I think that it must be my stress/worry/over-imagination and general sadness over losing Gary. Yvonne, I've had the "where have you been?" dream a couple of times already, too. Each time I woke up I realized I had gotten Gary's remains cremated and there was no way for him to find his way back to me.
This might sound odd to some, but yesterday was the first time I had changed the bedding since Gary died (Feb 22nd). Yes I would usually change it weekly, but it was one of the few things that was the same in this house since his death. As I said we had just moved into this house by 9 days when he passed, so I have very few memories of his presence here. Furniture wasn't placed properly yet, no art or pictures on the walls yet. But I had a closer feeling with the sheets and blankets that were on the bed. I've wondered all day if that was part of it.
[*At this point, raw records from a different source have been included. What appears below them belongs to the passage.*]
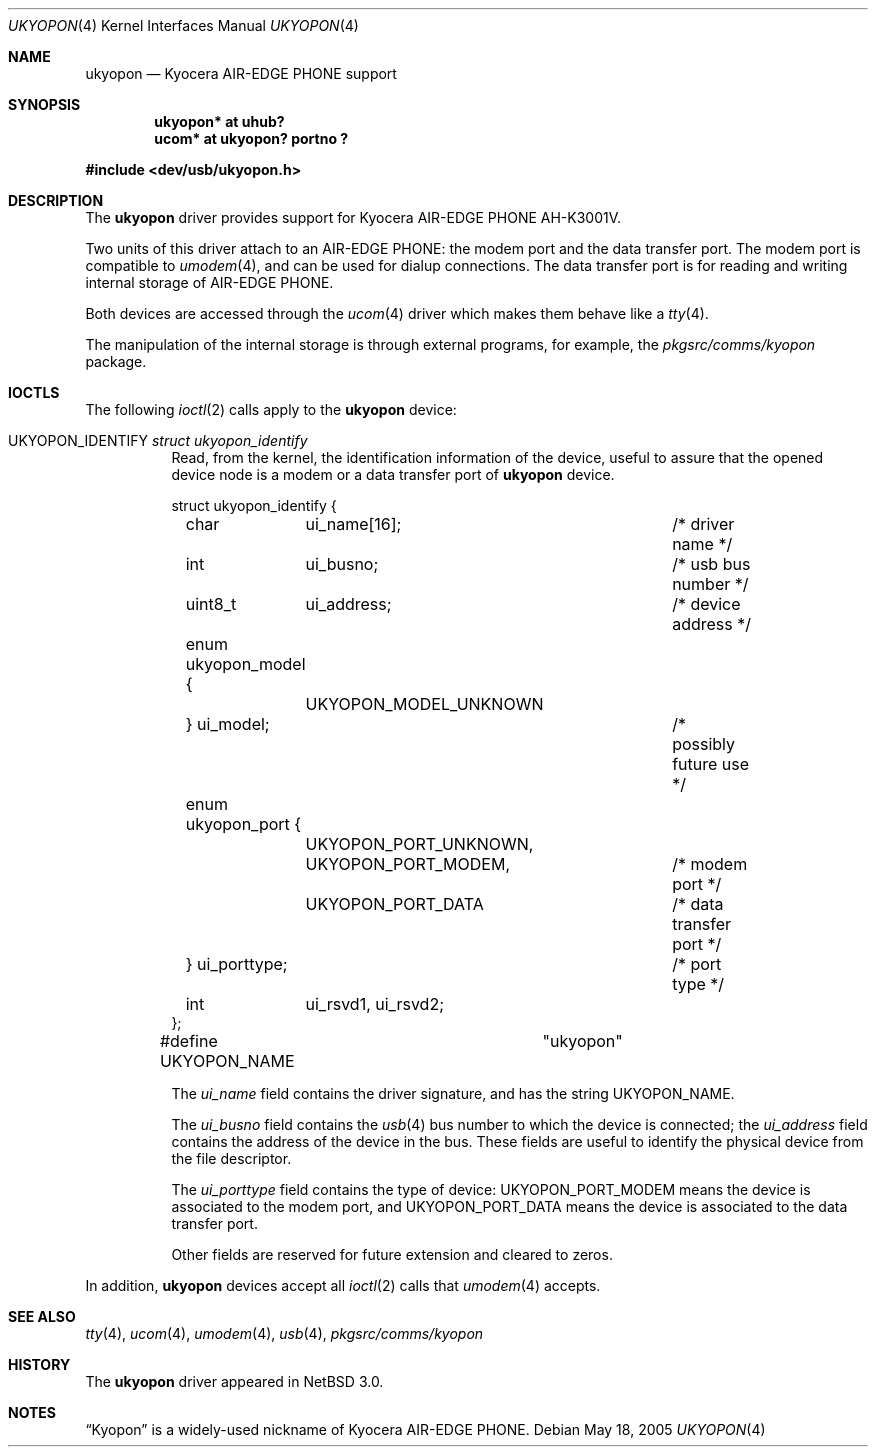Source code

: .\" ukyopon.4,v 1.8 2008/04/30 13:10:54 martin Exp
.\"
.\" Copyright (c) 2005 The NetBSD Foundation, Inc.
.\" All rights reserved.
.\"
.\" This code is derived from software contributed to The NetBSD Foundation
.\" by ITOH Yasufumi.
.\"
.\" Redistribution and use in source and binary forms, with or without
.\" modification, are permitted provided that the following conditions
.\" are met:
.\" 1. Redistributions of source code must retain the above copyright
.\"    notice, this list of conditions and the following disclaimer.
.\" 2. Redistributions in binary form must reproduce the above copyright
.\"    notice, this list of conditions and the following disclaimer in the
.\"    documentation and/or other materials provided with the distribution.
.\"
.\" THIS SOFTWARE IS PROVIDED BY THE NETBSD FOUNDATION, INC. AND CONTRIBUTORS
.\" ``AS IS'' AND ANY EXPRESS OR IMPLIED WARRANTIES, INCLUDING, BUT NOT LIMITED
.\" TO, THE IMPLIED WARRANTIES OF MERCHANTABILITY AND FITNESS FOR A PARTICULAR
.\" PURPOSE ARE DISCLAIMED.  IN NO EVENT SHALL THE FOUNDATION OR CONTRIBUTORS
.\" BE LIABLE FOR ANY DIRECT, INDIRECT, INCIDENTAL, SPECIAL, EXEMPLARY, OR
.\" CONSEQUENTIAL DAMAGES (INCLUDING, BUT NOT LIMITED TO, PROCUREMENT OF
.\" SUBSTITUTE GOODS OR SERVICES; LOSS OF USE, DATA, OR PROFITS; OR BUSINESS
.\" INTERRUPTION) HOWEVER CAUSED AND ON ANY THEORY OF LIABILITY, WHETHER IN
.\" CONTRACT, STRICT LIABILITY, OR TORT (INCLUDING NEGLIGENCE OR OTHERWISE)
.\" ARISING IN ANY WAY OUT OF THE USE OF THIS SOFTWARE, EVEN IF ADVISED OF THE
.\" POSSIBILITY OF SUCH DAMAGE.
.\"
.Dd May 18, 2005
.Dt UKYOPON 4
.Os
.Sh NAME
.Nm ukyopon
.Nd Kyocera AIR-EDGE PHONE support
.Sh SYNOPSIS
.Cd "ukyopon* at uhub?"
.Cd "ucom*    at ukyopon? portno ?"
.Pp
.In dev/usb/ukyopon.h
.Sh DESCRIPTION
The
.Nm
driver provides support for Kyocera AIR-EDGE PHONE AH-K3001V.
.Pp
Two units of this driver attach to an AIR-EDGE PHONE:
the modem port and the data transfer port.
The modem port is compatible to
.Xr umodem 4 ,
and can be used for dialup connections.
The data transfer port is for reading and writing internal storage
of AIR-EDGE PHONE.
.Pp
Both devices are accessed through the
.Xr ucom 4
driver which makes them behave like a
.Xr tty 4 .
.Pp
The manipulation of the internal storage is through external programs,
for example, the
.Pa pkgsrc/comms/kyopon
package.
.Sh IOCTLS
The following
.Xr ioctl 2
calls apply to the
.Nm
device:
.Pp
.Bl -tag -width XXXXXX
.It Dv UKYOPON_IDENTIFY Fa struct ukyopon_identify
Read, from the kernel, the identification information of the device,
useful to assure that the opened device node is
a modem or a data transfer port of
.Nm
device.
.Bd -literal
struct ukyopon_identify {
	char	ui_name[16];		/* driver name */

	int	ui_busno;		/* usb bus number */
	uint8_t	ui_address;		/* device address */

	enum ukyopon_model {
		UKYOPON_MODEL_UNKNOWN
	} ui_model;			/* possibly future use */
	enum ukyopon_port {
		UKYOPON_PORT_UNKNOWN,
		UKYOPON_PORT_MODEM,	/* modem port */
		UKYOPON_PORT_DATA	/* data transfer port */
	} ui_porttype;			/* port type */
	int	ui_rsvd1, ui_rsvd2;
};
#define UKYOPON_NAME		"ukyopon"
.Ed
.Pp
The
.Va ui_name
field contains the driver signature, and has the string
.Dv UKYOPON_NAME .
.Pp
The
.Va ui_busno
field contains the
.Xr usb 4
bus number to which the device is connected;
the
.Va ui_address
field contains the address of the device in the bus.
These fields are useful to identify the physical device
from the file descriptor.
.Pp
The
.Va ui_porttype
field contains the type of device:
.Dv UKYOPON_PORT_MODEM
means the device is associated to the modem port, and
.Dv UKYOPON_PORT_DATA
means the device is associated to the data transfer port.
.Pp
Other fields are reserved for future extension and cleared to zeros.
.El
.Pp
In addition,
.Nm
devices accept all
.Xr ioctl 2
calls that
.Xr umodem 4
accepts.
.Sh SEE ALSO
.Xr tty 4 ,
.Xr ucom 4 ,
.Xr umodem 4 ,
.Xr usb 4 ,
.Pa pkgsrc/comms/kyopon
.Sh HISTORY
The
.Nm
driver
appeared in
.Nx 3.0 .
.Sh NOTES
.Dq Kyopon
is a widely-used nickname of Kyocera AIR-EDGE PHONE.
I also have two things that are going to take me out of my comfort zone tonight and tomorrow and I made those appts yesterday. Tonight is the first night of Bereavement Group counseling, and tomorrow I have to see a lawyer about Gary's affairs. Which means I have to leave the house and be somewhere at certain times. It's a big step for me to have to be somewhere new, and I'm nervous about both of them. The mind can be fragile.
Thank you for listening.
Colleen, what happened to you is commonly called "night terrors". There is a technical name for this event but it escapes me. I suffered from this condition as a child up until my early adulthood. You feel a "terror/fear" that is truly paralyzing physically and emotionally. I will not go into how my situation was remedied since it did not involve the death/loss of a loved one but I know exactly what you experienced and it is temporarily debilitating. I cannot begin to imagine having this situation occur on the heels of losing a spouse. My husband died from injuries received in an accident and coping with his loss has been a daily struggle for me. If you continue to have these "night terrors", please talk with your doctor or seek professional therapy. I know that sounds like a "cop-out" but I also realize the feelings you have when this event happens and there is a reason, possibly unknown to your conscious mind, this occured....they're beyond scarey and with your loss you need all the help possible just in coping with your grief, much less any added stress from this situation.